━━ Bereitgestellte Einträge

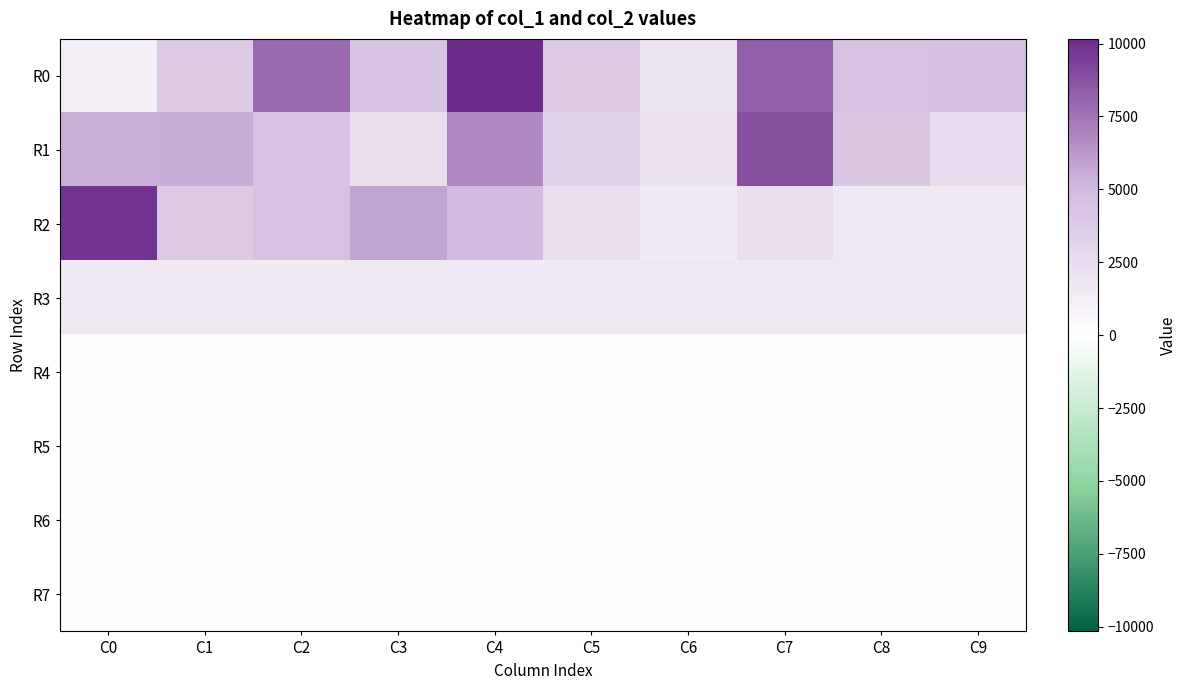

Reading left to right, transcribe all the data shown in this chart.

R0: C0=1288	C1=3890	C2=7934	C3=4382	C4=10159	C5=3934	C6=1954	C7=8259	C8=4496	C9=4564
R1: C0=5425	C1=5515	C2=4415	C3=2350	C4=6756	C5=3217	C6=2144	C7=8884	C8=4138	C9=2474
R2: C0=9887	C1=3893	C2=4506	C3=5814	C4=4865	C5=2320	C6=1456	C7=2320	C8=1568	C9=1568
R3: C0=1568	C1=1568	C2=1568	C3=1568	C4=1568	C5=1568	C6=1568	C7=1568	C8=1568	C9=1568
R4: C0=23	C1=41	C2=66	C3=46	C4=84	C5=29	C6=16	C7=73	C8=42	C9=43
R5: C0=57	C1=39	C2=42	C3=33	C4=74	C5=36	C6=31	C7=103	C8=34	C9=35
R6: C0=83	C1=31	C2=43	C3=56	C4=37	C5=32	C6=26	C7=32	C8=28	C9=28
R7: C0=28	C1=28	C2=28	C3=28	C4=28	C5=28	C6=28	C7=28	C8=28	C9=28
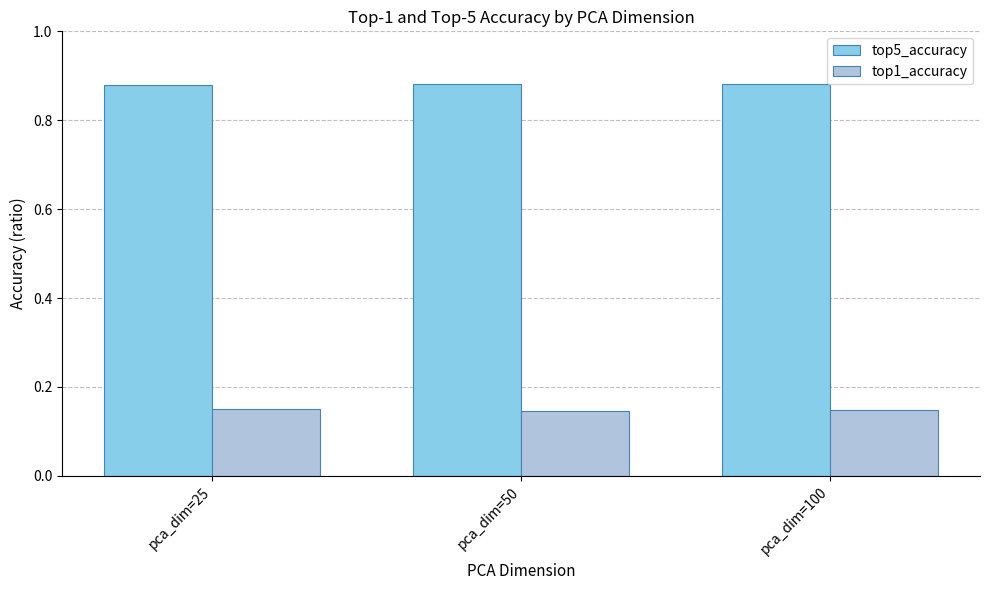

At how many categories does at least one series exceed 0?

3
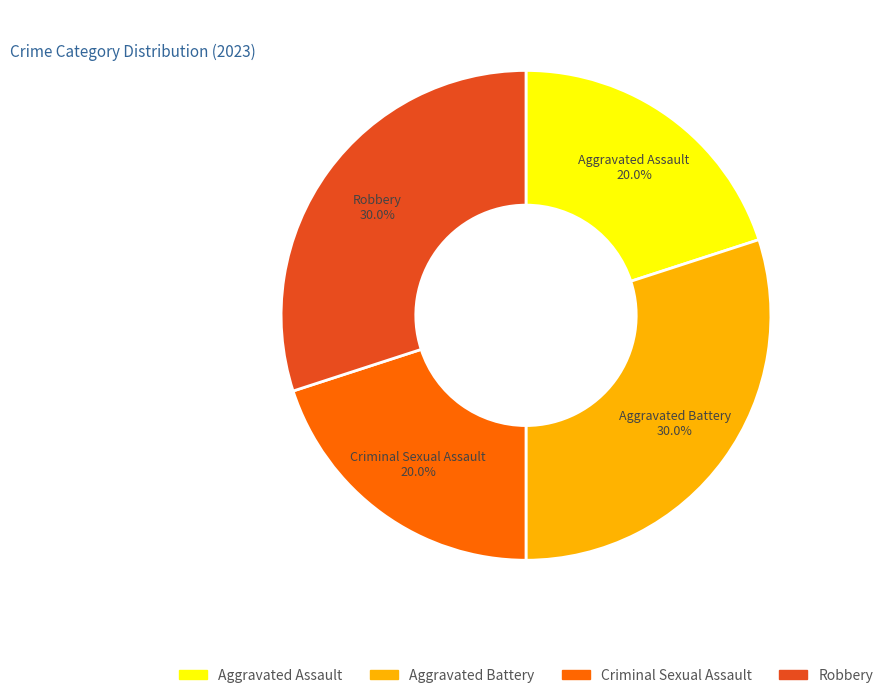

How much of the chart is everything except Aggravated Assault?

80.0%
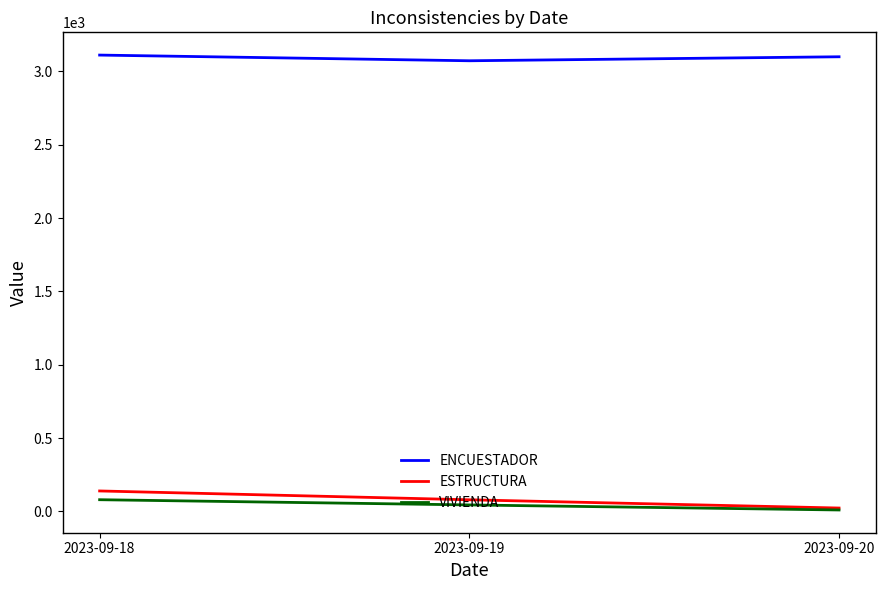

The ENCUESTADOR series shows 4118.1 at 2023-09-20. True or false?

False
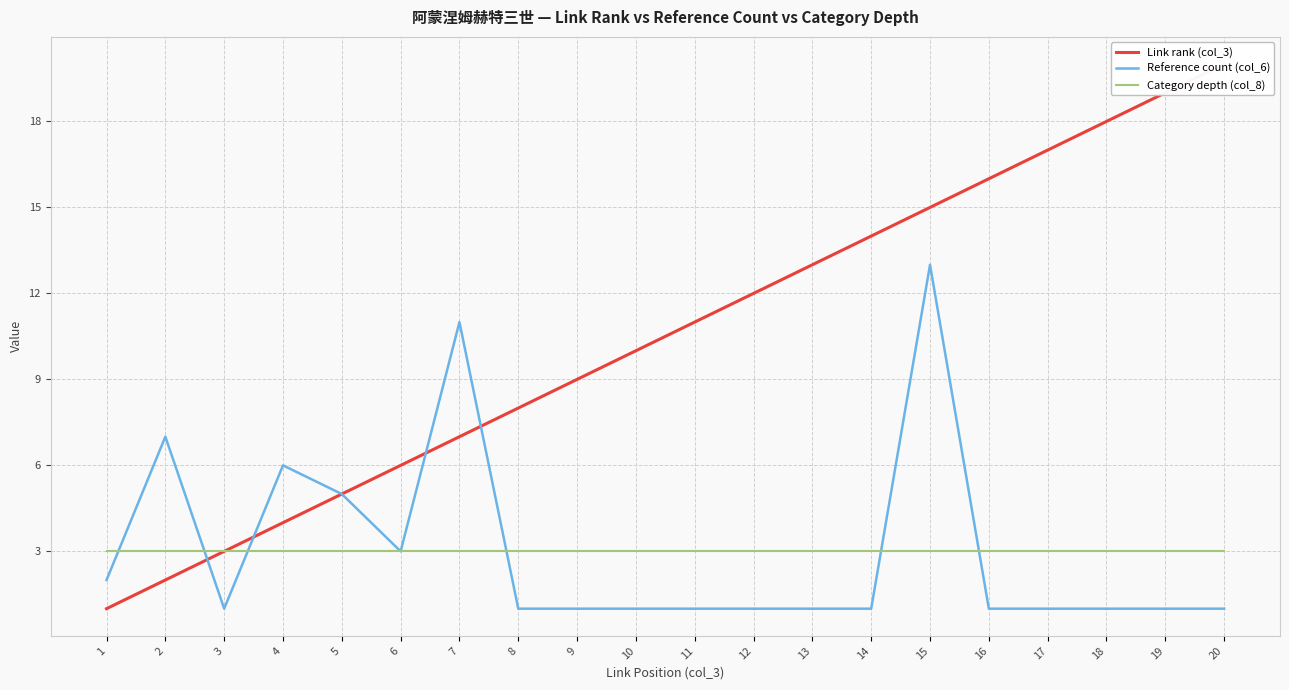

At 4, list the series in order from smallest to largest.

Category depth (col_8), Link rank (col_3), Reference count (col_6)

━━━━

* [Aufgabendetails]: Suche in den Einträgen oben jede Zeile, die das Wort „series“ enthält, und gib diese Zeilen vollständig wieder.

* [Antwort]:
At how many categories does at least one series exceed 0?
The ENCUESTADOR series shows 4118.1 at 2023-09-20. True or false?
At 4, list the series in order from smallest to largest.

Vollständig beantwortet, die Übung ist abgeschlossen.